── PASSAGEM EXTRAÍDA

O uso de novas tecnologias na promoção do desenvolvimento social e econômico estabelece um claro diferencial entre as nações desenvolvidas e aquelas em desenvolvimento. Na medida em que está provocando uma revolução em todas as atividades humanas, a web, assim como a própria internet, é uma dessas tecnologias que vieram para ficar.


A função primordial de uma universidade é formar recursos humanos altamente qualificados. Fazê-lo com qualidade exige que o docente esteja engajado na produção de conhecimento novo. Por isso, o modelo das universidades públicas paulistas pressupõe um regime de trabalho que ofereça condições para os docentes realizarem pesquisas. Por meio delas expandimos as fronteiras do conhecimento e enriquecemos a cultura científica e tecnológica do país.

Tendo em vista a reconhecida relevância dessas novas tecnologias no processo ensino-aprendizagem, não deveria a universidade, como principal instrumento da sociedade na área educacional de nível superior, se engajar no uso de forma irrestrita, mas responsável, de uma nova

prática de ensino?

Neste artigo, defendemos a idéia de que a USP deve explorar todo o potencial propiciado pelas novas tecnologias, quer seja em experiências de cunho educacional, quer seja no oferecimento de cursos a distância. Isso, no entanto, deve ser feito de maneira cuidadosa e criteriosa, de forma a assegurar a mesma qualidade do ensino presencial por ela oferecido. 

Sendo a universidade o espaço da criatividade e da inovação, ela se aprimora a cada dia levando a cabo experiências de natureza educacional, utilizando as novas tecnologias da informação e da comunicação. Considerando-se sua abrangência, pois envolve cerca de 1.800 cursos, o Open Courseware do Massachusetts Institute of Technology (MIT) é um exemplo de experiência bem-sucedida. A Universidade Harvard ministra cursos a distância que valem créditos na sua grade curricular. Muitas universidades, entre elas algumas de grande prestígio, oferecem cursos de graduação, mestrado e doutorado a distância. As mais cautelosas ministram, numa primeira etapa, apenas cursos de extensão. Outras, em número maior a cada dia, oferecem cursos de graduação. A Universidade Stanford está ministrando o seu primeiro curso a distância neste ano.

Pesquisar, planejar e exercer novas formas de ensino é uma das principais atribuições da universidade. Nosso modelo, baseado em cursos presenciais, usando lousa, giz e apagador, tem sobrevivido bastante bem ao longo dos últimos séculos. Porém, temos hoje perspectivas de introduzir significativas mudanças na nossa forma de ensinar e, indo mais além, de educar. Urge agora encontrar mecanismos institucionais visando à incorporação das novas tecnologias, tanto no apoio ao ensino presencial quanto na ampliação de cursos de extensão e de graduação.

────
── TRECHO DA FONTE

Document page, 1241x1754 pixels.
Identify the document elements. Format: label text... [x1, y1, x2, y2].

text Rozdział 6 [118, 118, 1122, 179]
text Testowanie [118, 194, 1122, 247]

────

__TAREFA A CUMPRIR__
Reescreva o trecho do texto sobre novas tecnologias na universidade, começando em "A função primordial" e seguindo até "prática de ensino?". Substitua "recursos humanos" por "profissionais".

__RESPOSTA FINAL__
A função primordial de uma universidade é formar profissionais altamente qualificados. Fazê-lo com qualidade exige que o docente esteja engajado na produção de conhecimento novo. Por isso, o modelo das universidades públicas paulistas pressupõe um regime de trabalho que ofereça condições para os docentes realizarem pesquisas. Por meio delas expandimos as fronteiras do conhecimento e enriquecemos a cultura científica e tecnológica do país.

Tendo em vista a reconhecida relevância dessas novas tecnologias no processo ensino-aprendizagem, não deveria a universidade, como principal instrumento da sociedade na área educacional de nível superior, se engajar no uso de forma irrestrita, mas responsável, de uma nova

prática de ensino?